> Your task:
Skip all pictures; return exactly the lines from the one containing "2) activate autosleap" through the end of the data.

> Available records:
- - - - - - -
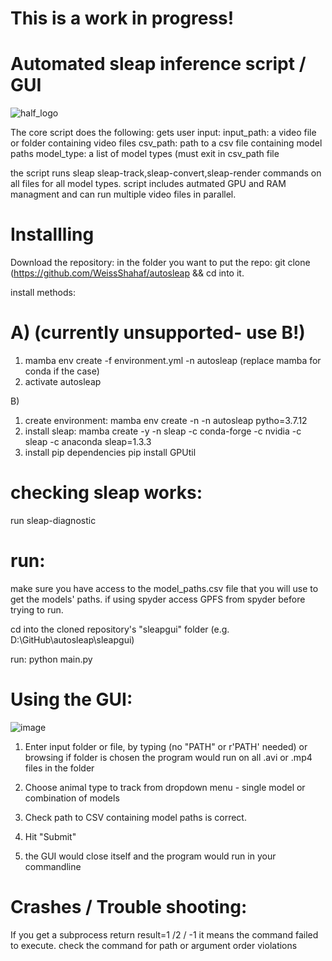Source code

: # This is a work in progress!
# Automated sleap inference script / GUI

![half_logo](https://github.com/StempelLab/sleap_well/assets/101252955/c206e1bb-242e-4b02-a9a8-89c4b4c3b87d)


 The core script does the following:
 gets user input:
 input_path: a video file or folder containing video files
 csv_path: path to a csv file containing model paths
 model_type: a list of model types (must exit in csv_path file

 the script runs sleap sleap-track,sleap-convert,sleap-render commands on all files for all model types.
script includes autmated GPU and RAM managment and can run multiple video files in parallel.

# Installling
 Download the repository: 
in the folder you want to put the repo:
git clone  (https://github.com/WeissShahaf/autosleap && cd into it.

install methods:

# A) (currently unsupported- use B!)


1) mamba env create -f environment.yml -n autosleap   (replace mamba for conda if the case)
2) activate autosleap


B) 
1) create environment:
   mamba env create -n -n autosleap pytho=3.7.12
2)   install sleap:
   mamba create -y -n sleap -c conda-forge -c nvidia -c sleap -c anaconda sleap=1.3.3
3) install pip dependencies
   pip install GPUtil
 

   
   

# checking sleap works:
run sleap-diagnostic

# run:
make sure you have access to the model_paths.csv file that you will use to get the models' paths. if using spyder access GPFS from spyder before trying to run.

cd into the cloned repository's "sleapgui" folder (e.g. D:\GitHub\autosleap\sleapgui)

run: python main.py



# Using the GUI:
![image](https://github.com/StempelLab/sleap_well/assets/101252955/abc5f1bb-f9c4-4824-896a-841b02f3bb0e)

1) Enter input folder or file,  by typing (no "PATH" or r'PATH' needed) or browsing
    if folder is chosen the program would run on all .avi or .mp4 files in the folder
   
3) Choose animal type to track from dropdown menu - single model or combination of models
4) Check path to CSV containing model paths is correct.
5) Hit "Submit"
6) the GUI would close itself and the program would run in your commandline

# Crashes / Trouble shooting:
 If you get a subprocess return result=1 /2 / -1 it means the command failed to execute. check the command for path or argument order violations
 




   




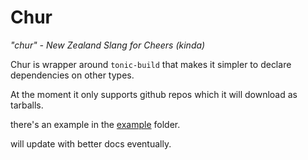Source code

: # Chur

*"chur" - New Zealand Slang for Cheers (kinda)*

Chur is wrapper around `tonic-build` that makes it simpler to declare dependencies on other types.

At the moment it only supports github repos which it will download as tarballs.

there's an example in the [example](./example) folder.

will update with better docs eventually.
- - - - - - -
> Answer below:
2) activate autosleap


B) 
1) create environment:
   mamba env create -n -n autosleap pytho=3.7.12
2)   install sleap:
   mamba create -y -n sleap -c conda-forge -c nvidia -c sleap -c anaconda sleap=1.3.3
3) install pip dependencies
   pip install GPUtil
 

   
   

# checking sleap works:
run sleap-diagnostic

# run:
make sure you have access to the model_paths.csv file that you will use to get the models' paths. if using spyder access GPFS from spyder before trying to run.

cd into the cloned repository's "sleapgui" folder (e.g. D:\GitHub\autosleap\sleapgui)

run: python main.py



# Using the GUI:
![image](https://github.com/StempelLab/sleap_well/assets/101252955/abc5f1bb-f9c4-4824-896a-841b02f3bb0e)

1) Enter input folder or file,  by typing (no "PATH" or r'PATH' needed) or browsing
    if folder is chosen the program would run on all .avi or .mp4 files in the folder
   
3) Choose animal type to track from dropdown menu - single model or combination of models
4) Check path to CSV containing model paths is correct.
5) Hit "Submit"
6) the GUI would close itself and the program would run in your commandline

# Crashes / Trouble shooting:
 If you get a subprocess return result=1 /2 / -1 it means the command failed to execute. check the command for path or argument order violations
 




   




Source code

: # Chur

*"chur" - New Zealand Slang for Cheers (kinda)*

Chur is wrapper around `tonic-build` that makes it simpler to declare dependencies on other types.

At the moment it only supports github repos which it will download as tarballs.

there's an example in the [example](./example) folder.

will update with better docs eventually.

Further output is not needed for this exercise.